- [DIRECTIONS FOR THIS TASK] The reply should contain every entry exactly as given, with no pictures in it.

[Camera intrinsics data]
== Segment start ==

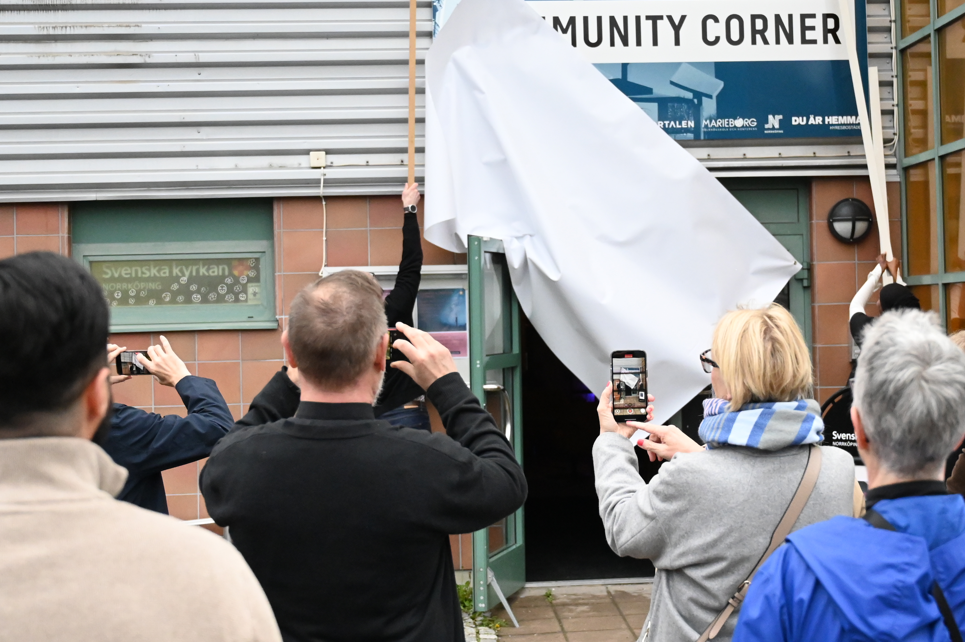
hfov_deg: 31.3
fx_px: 1714
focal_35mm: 64
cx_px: 607
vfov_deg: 21.2
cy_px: 271
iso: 7200
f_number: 4
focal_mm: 39
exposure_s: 1/6400
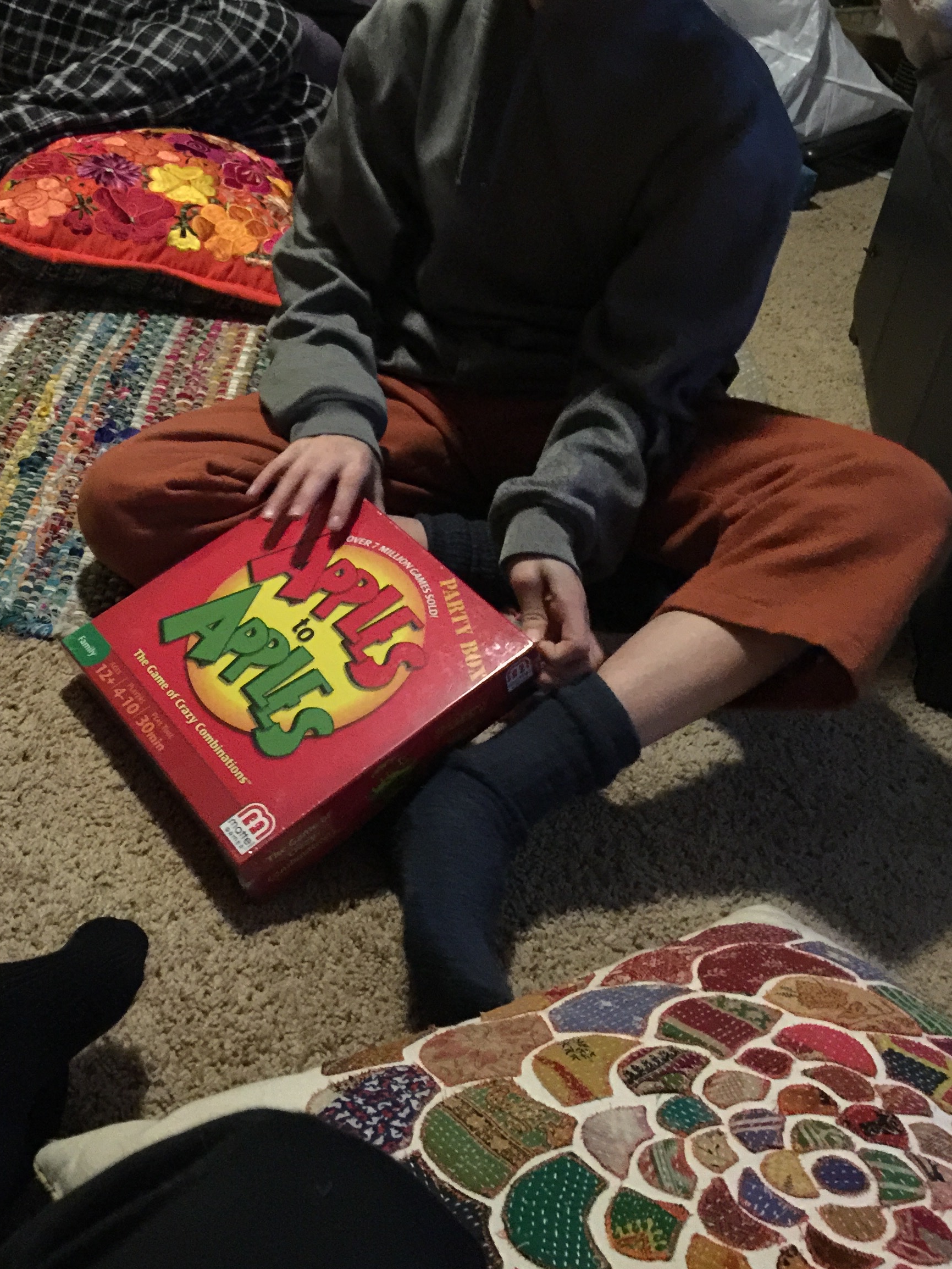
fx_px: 1503
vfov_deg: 44.8
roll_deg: -8.5
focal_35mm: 41
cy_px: 387
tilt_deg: -27.0
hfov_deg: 34.8
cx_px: 313
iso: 250
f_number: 2.2
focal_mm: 4.15
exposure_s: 1/4
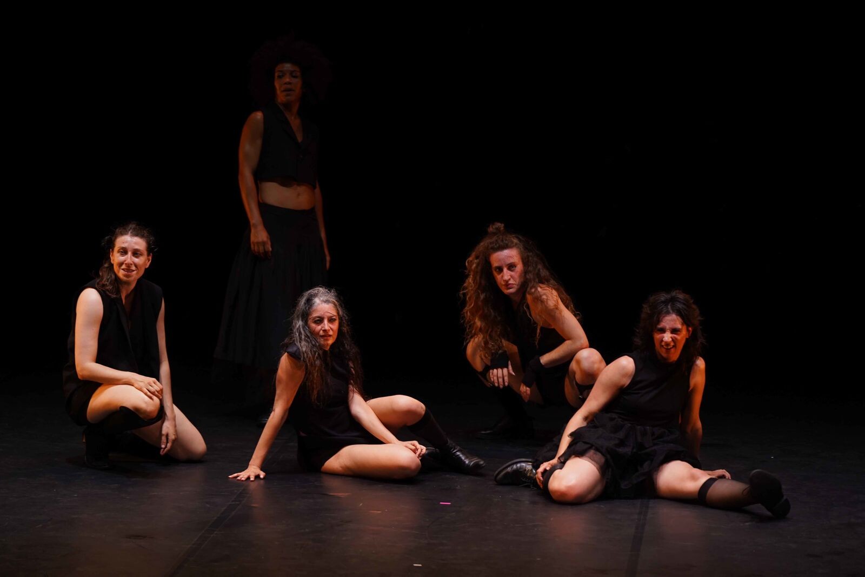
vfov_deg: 9.0
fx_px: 3676
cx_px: 432
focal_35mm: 153
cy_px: 288
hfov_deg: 13.4
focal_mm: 153
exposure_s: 1/100
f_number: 2.8
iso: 800
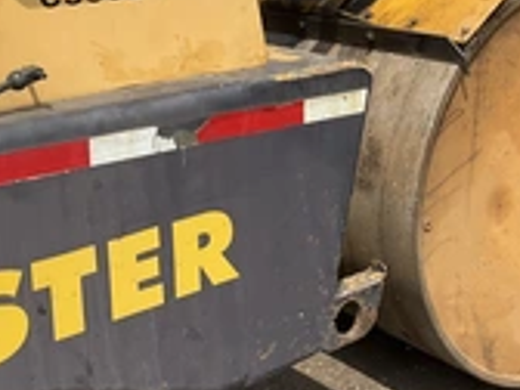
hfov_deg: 27.7
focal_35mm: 69
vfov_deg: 21.1
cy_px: 99
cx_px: 396
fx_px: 1037
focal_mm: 3
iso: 25
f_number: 1.8
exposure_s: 1/1577
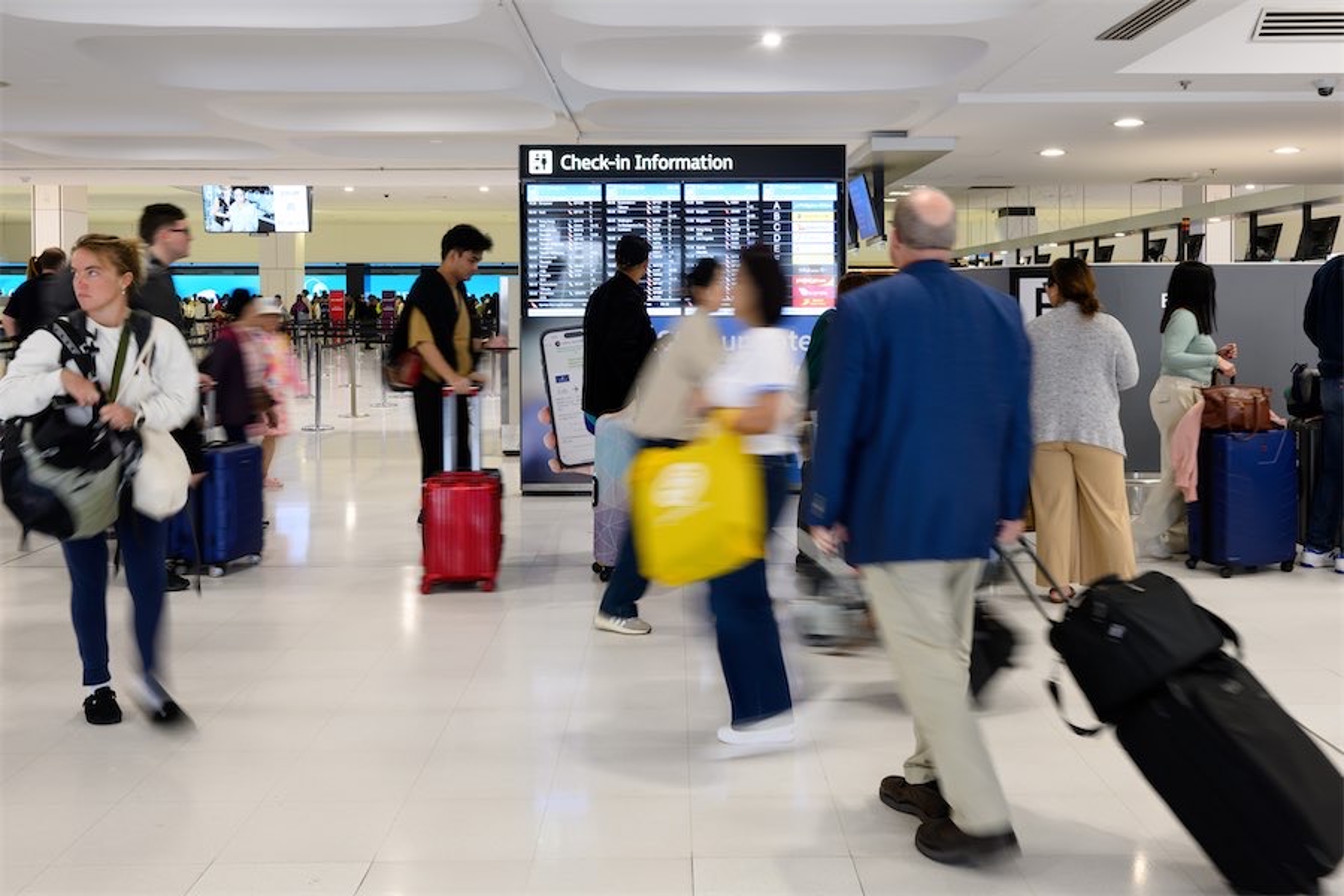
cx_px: 672
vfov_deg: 42.3
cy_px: 448
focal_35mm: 31
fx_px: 1157
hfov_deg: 60.3
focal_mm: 31
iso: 900
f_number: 10
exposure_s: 1/10
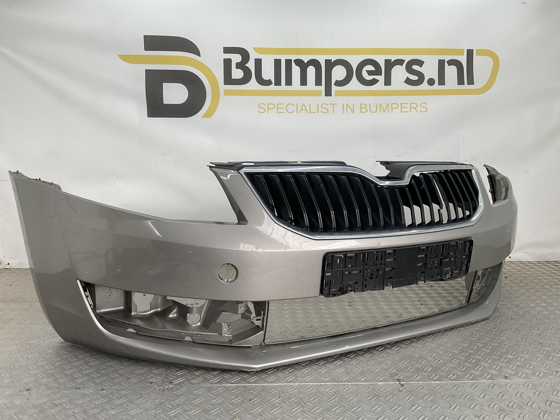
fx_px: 485
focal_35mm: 30
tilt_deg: -8.5
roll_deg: -1.1
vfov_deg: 46.8
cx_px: 279
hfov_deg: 60.0
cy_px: 214
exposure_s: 1/157
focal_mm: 3
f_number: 1.8
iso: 16
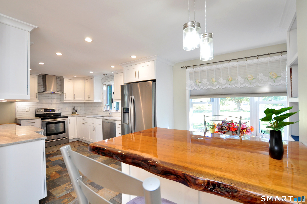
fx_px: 128
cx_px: 154
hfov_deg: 100.5
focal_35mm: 15
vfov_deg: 77.2
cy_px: 102
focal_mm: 10
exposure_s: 1/15
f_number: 5
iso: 200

== Segment end ==

- [PROBLEM SOLUTION]
hfov_deg: 31.3
fx_px: 1714
focal_35mm: 64
cx_px: 607
vfov_deg: 21.2
cy_px: 271
iso: 7200
f_number: 4
focal_mm: 39
exposure_s: 1/6400
fx_px: 1503
vfov_deg: 44.8
roll_deg: -8.5
focal_35mm: 41
cy_px: 387
tilt_deg: -27.0
hfov_deg: 34.8
cx_px: 313
iso: 250
f_number: 2.2
focal_mm: 4.15
exposure_s: 1/4
vfov_deg: 9.0
fx_px: 3676
cx_px: 432
focal_35mm: 153
cy_px: 288
hfov_deg: 13.4
focal_mm: 153
exposure_s: 1/100
f_number: 2.8
iso: 800
hfov_deg: 27.7
focal_35mm: 69
vfov_deg: 21.1
cy_px: 99
cx_px: 396
fx_px: 1037
focal_mm: 3
iso: 25
f_number: 1.8
exposure_s: 1/1577
cx_px: 672
vfov_deg: 42.3
cy_px: 448
focal_35mm: 31
fx_px: 1157
hfov_deg: 60.3
focal_mm: 31
iso: 900
f_number: 10
exposure_s: 1/10
fx_px: 485
focal_35mm: 30
tilt_deg: -8.5
roll_deg: -1.1
vfov_deg: 46.8
cx_px: 279
hfov_deg: 60.0
cy_px: 214
exposure_s: 1/157
focal_mm: 3
f_number: 1.8
iso: 16
fx_px: 128
cx_px: 154
hfov_deg: 100.5
focal_35mm: 15
vfov_deg: 77.2
cy_px: 102
focal_mm: 10
exposure_s: 1/15
f_number: 5
iso: 200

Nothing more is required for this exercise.